Exercise description: All lines below are to be output exactly as they stand.

Saved entries:
——————

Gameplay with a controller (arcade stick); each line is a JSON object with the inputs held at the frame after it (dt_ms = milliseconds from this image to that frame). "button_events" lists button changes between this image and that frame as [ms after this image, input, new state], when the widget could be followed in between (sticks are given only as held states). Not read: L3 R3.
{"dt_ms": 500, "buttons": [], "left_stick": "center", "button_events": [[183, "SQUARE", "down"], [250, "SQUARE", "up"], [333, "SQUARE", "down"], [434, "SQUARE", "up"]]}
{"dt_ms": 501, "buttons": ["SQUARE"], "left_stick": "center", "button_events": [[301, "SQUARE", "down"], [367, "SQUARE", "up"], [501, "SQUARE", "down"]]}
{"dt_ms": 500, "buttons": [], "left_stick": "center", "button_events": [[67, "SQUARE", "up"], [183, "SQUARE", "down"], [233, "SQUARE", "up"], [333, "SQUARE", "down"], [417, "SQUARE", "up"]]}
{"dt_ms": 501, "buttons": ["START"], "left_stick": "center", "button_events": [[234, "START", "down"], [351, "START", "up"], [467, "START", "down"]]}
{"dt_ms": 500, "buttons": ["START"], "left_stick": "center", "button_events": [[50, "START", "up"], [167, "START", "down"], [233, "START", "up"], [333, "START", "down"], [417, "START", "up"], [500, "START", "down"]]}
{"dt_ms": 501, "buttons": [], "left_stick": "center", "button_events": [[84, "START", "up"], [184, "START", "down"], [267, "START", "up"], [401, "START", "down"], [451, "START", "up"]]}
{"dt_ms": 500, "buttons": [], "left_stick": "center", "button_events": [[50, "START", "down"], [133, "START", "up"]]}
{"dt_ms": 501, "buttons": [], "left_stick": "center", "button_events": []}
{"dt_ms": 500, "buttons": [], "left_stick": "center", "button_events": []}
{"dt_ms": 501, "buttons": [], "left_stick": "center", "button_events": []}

——————

Written response:
Gameplay with a controller (arcade stick); each line is a JSON object with the inputs held at the frame after it (dt_ms = milliseconds from this image to that frame). "button_events" lists button changes between this image and that frame as [ms after this image, input, new state], when the widget could be followed in between (sticks are given only as held states). Not read: L3 R3.
{"dt_ms": 500, "buttons": [], "left_stick": "center", "button_events": [[183, "SQUARE", "down"], [250, "SQUARE", "up"], [333, "SQUARE", "down"], [434, "SQUARE", "up"]]}
{"dt_ms": 501, "buttons": ["SQUARE"], "left_stick": "center", "button_events": [[301, "SQUARE", "down"], [367, "SQUARE", "up"], [501, "SQUARE", "down"]]}
{"dt_ms": 500, "buttons": [], "left_stick": "center", "button_events": [[67, "SQUARE", "up"], [183, "SQUARE", "down"], [233, "SQUARE", "up"], [333, "SQUARE", "down"], [417, "SQUARE", "up"]]}
{"dt_ms": 501, "buttons": ["START"], "left_stick": "center", "button_events": [[234, "START", "down"], [351, "START", "up"], [467, "START", "down"]]}
{"dt_ms": 500, "buttons": ["START"], "left_stick": "center", "button_events": [[50, "START", "up"], [167, "START", "down"], [233, "START", "up"], [333, "START", "down"], [417, "START", "up"], [500, "START", "down"]]}
{"dt_ms": 501, "buttons": [], "left_stick": "center", "button_events": [[84, "START", "up"], [184, "START", "down"], [267, "START", "up"], [401, "START", "down"], [451, "START", "up"]]}
{"dt_ms": 500, "buttons": [], "left_stick": "center", "button_events": [[50, "START", "down"], [133, "START", "up"]]}
{"dt_ms": 501, "buttons": [], "left_stick": "center", "button_events": []}
{"dt_ms": 500, "buttons": [], "left_stick": "center", "button_events": []}
{"dt_ms": 501, "buttons": [], "left_stick": "center", "button_events": []}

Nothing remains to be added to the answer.